In any case, as many of you know, we did a very popular study on subtext in dialogue, and it occurred to me that Annie Hall contains the mother of all subtext scenes, and I really didn’t do that film any justice by only briefly mentioning it as an example.
And so I offer you the Annie Hall subtext scene, which occurred on Annie’s balcony on her first date with Alvy, just as it was written in the script by Woody Allen & Marshall Brickman.
Hope you enjoy it.
-MM
-----------------------------------------------
They put their glasses together in a toast.
God bless.
ANNIE
(Laughing)
Well, uh...
(Pausing)
You're what Grammy Hall would call a
real Jew.
ALVY
(Clearing his throat)
Oh, thank you.
ANNIE
(Smiling)
Yeah, well... you- She hates Jews.
She thinks that they just make money,
but let me tell yuh, I mean, she's
the one yeah, is she ever.
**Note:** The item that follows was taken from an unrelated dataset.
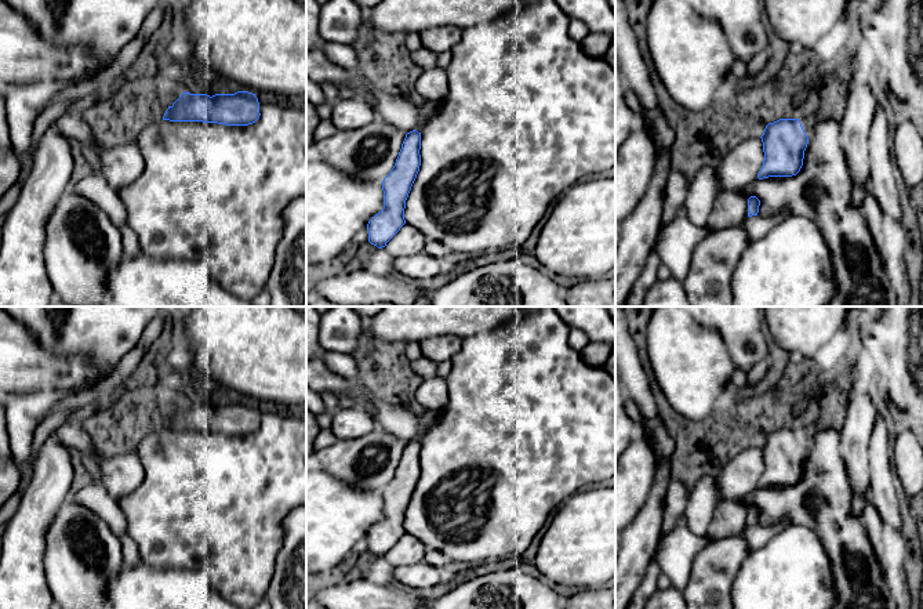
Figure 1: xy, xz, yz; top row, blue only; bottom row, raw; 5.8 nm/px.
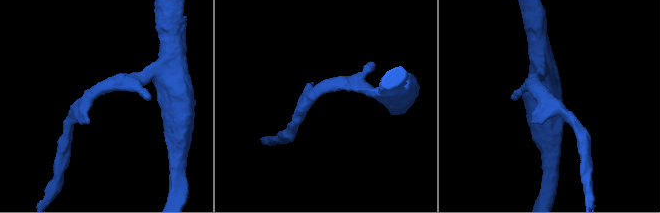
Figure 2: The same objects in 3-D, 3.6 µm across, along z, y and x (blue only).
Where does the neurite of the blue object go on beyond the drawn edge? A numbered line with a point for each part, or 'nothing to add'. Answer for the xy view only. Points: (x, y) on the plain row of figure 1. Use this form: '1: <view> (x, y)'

I'm tellin'
yuh.
ALVY
(pointing toward the
apartment after a
short pause)
So, did you do shoot the photographs
in there or what?
ANNIE
(Nodding, her hand on
her hip)
Yeah, yeah, I sorta dabble around,
you know.
Annie's thoughts pop on the screen as she talks: I dabble? Listen to me-what a jerk!
They're... they're... they're
wonderful, you know. They have...
they have, uh... a... a quality.
As do Alvy's: You are a great-looking girl.
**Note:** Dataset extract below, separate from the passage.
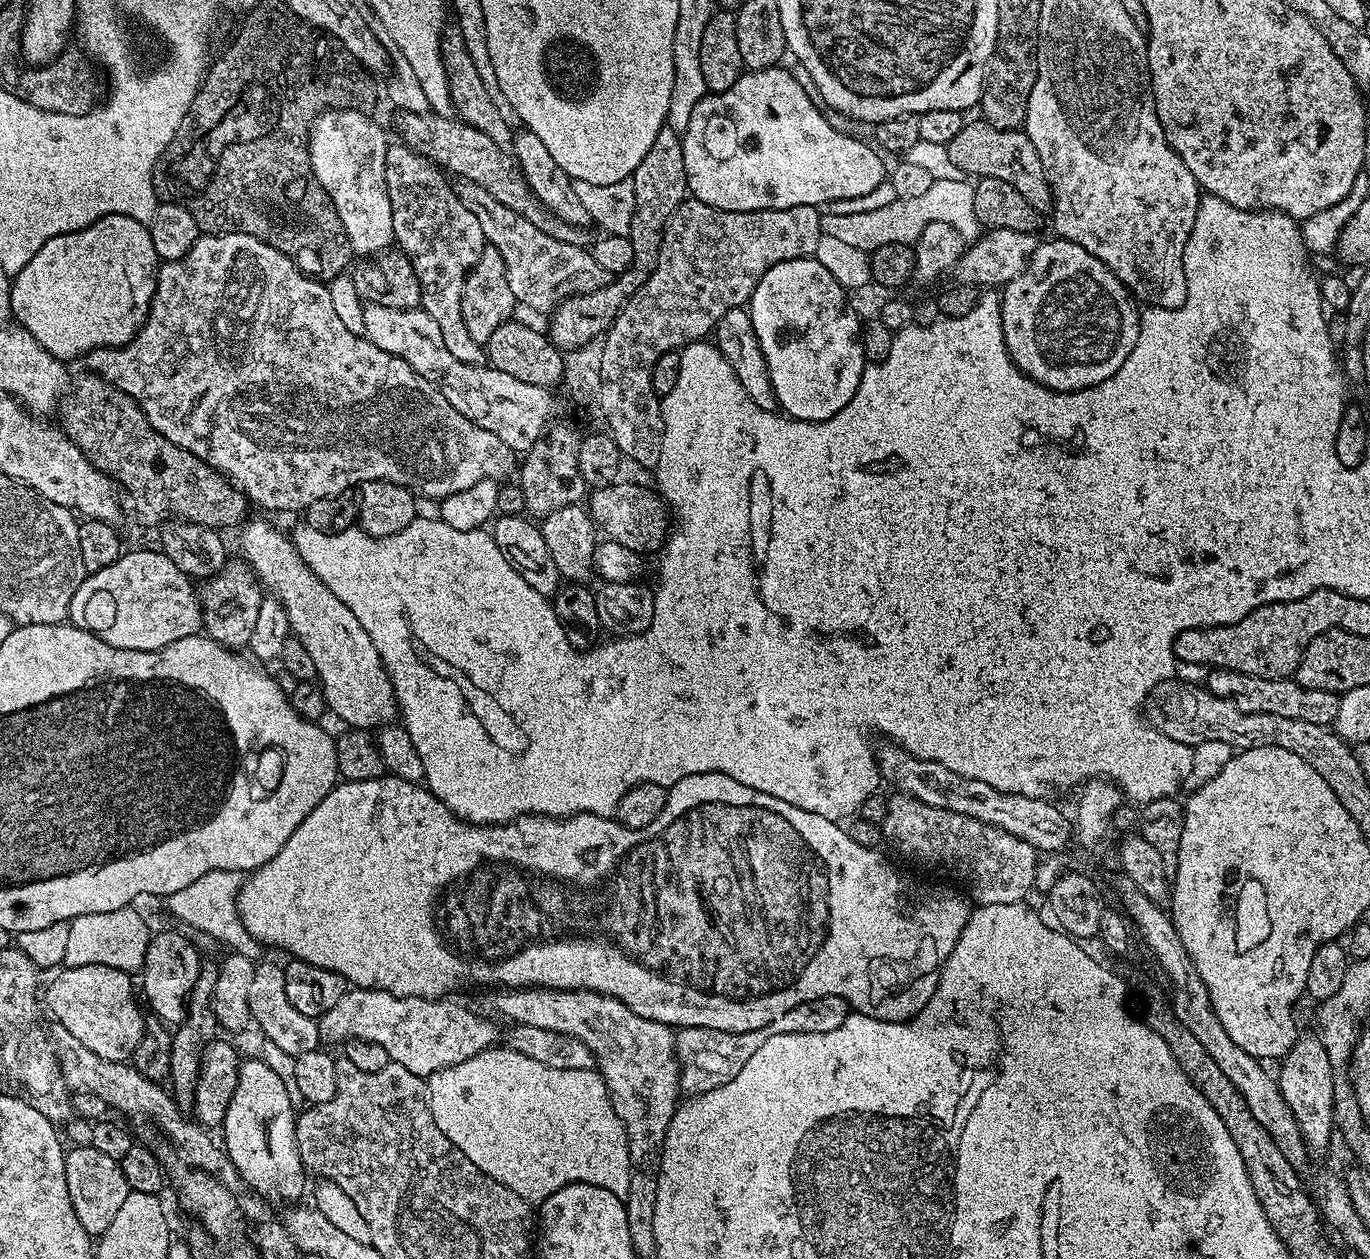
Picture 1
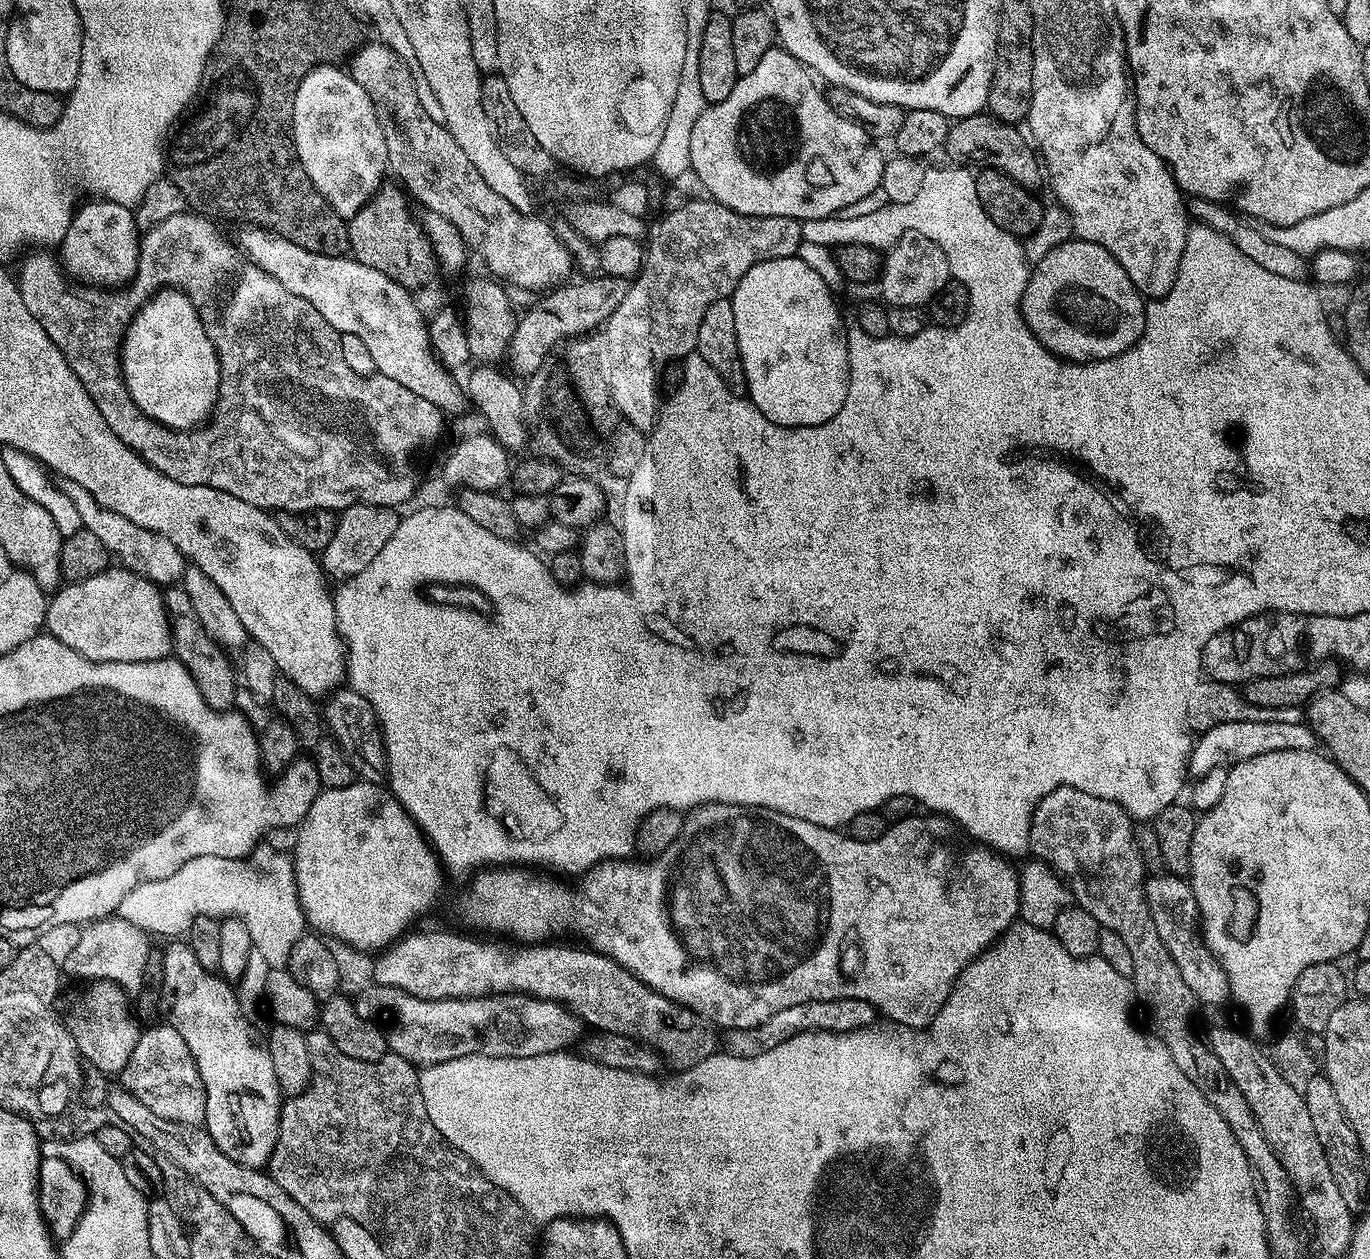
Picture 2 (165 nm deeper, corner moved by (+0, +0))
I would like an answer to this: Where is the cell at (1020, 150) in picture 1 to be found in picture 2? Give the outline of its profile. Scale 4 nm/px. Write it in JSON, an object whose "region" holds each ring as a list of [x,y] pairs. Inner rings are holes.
{"region":[[[991,114],[961,116],[948,129],[946,152],[956,159],[953,161],[963,162],[968,166],[995,168],[1014,178],[1014,182],[1022,187],[1036,190],[1039,189],[1040,180],[1042,184],[1042,160],[1029,137],[1020,131],[1017,125],[1004,124]]]}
Well, I-I-I would-I would like to
take a serious photography course
soon.
Again, Annie's thoughts pop on: He probably thinks I'm a yo-yo.
Photography's interesting, 'cause,
you know, it's-it's a new art form,
and a, uh, a set of aesthetic criteria
have not emerged yet.
And Alvy's: I wonder what she looks like naked?
Aesthetic criteria? You mean, whether
it's, uh, good photo or not?
I'm not smart enough for him. Hang in there
The-the medium enters in as a
condition of the art form itself.
That's-
I don't know what I'm saying-she senses I'm shallow
Well, well, I... to me-I... I mean,
it's-it's-it's all instinctive, you
know. I mean, I just try to uh, feel
it, you know? I try to get a sense
of it and not think about it so much.
God, I hope he doesn't turn out to be a shmuck like the others
Still, still we- You need a set of
aesthetic guide lines to put it in
social perspective, I think.
Christ, I sound like FM radio. Relax.
They're quiet for a moment, holding wine glasses and sipping.
5 comments:
This scene frustrates me a little. The unspoken thoughts are funny, but is it really subtext if we are told what they are thinking? What would that scene play like if those thoughts didn't appear?
It would be two self conscious people trying to have a conversation, and they like each other. So in many respects, it would still be good subtext, but it certainly wouldn't be nearly as funny.
Jeez, I'm sounding like a critic or something. Somebody slap me.
Ohhh... Hey, I could be wrong about this, and I'm open to discussion. Perhaps it would be best to say that this isn't really a scene of subtext as much as it is a satire of subtext?
-MM
Satire of subtext. The writer had to come up with two discussions, and pay attention to what they might have really sounded like, so it wasn't something you could just toss off.
Yes- I agree about the subtext satire thing. To me it's a great scene because it is so, so typical of what most people feel like on a first date. You are carrying on this internal dialog trying to be so perfect to your date and somehow, someway it doesn't quite come off how you were hoping. Then all that self doubt and criticism creeps in. MM- I'm sure that since you've been hanging with Cameron and Courtney your self doubt is all but missing, but you know for the rest of us - he he.
Well, I just saw the scene without subs. This is because the WS version I rented was a fake WS made from 4.3, and cut them off. Fake WS, a modern phenomenon that frustrates me not a little. The scene then wasn't really funny but had a charming (if hypertextual) awkwardness about it; yes, a subtext still does exist, but it has a different mood. Of course, my viewing was informed by knowing that the original subs existed, though not seen. I think it goes beyond satire and achieves a status all its own in terms of comedy.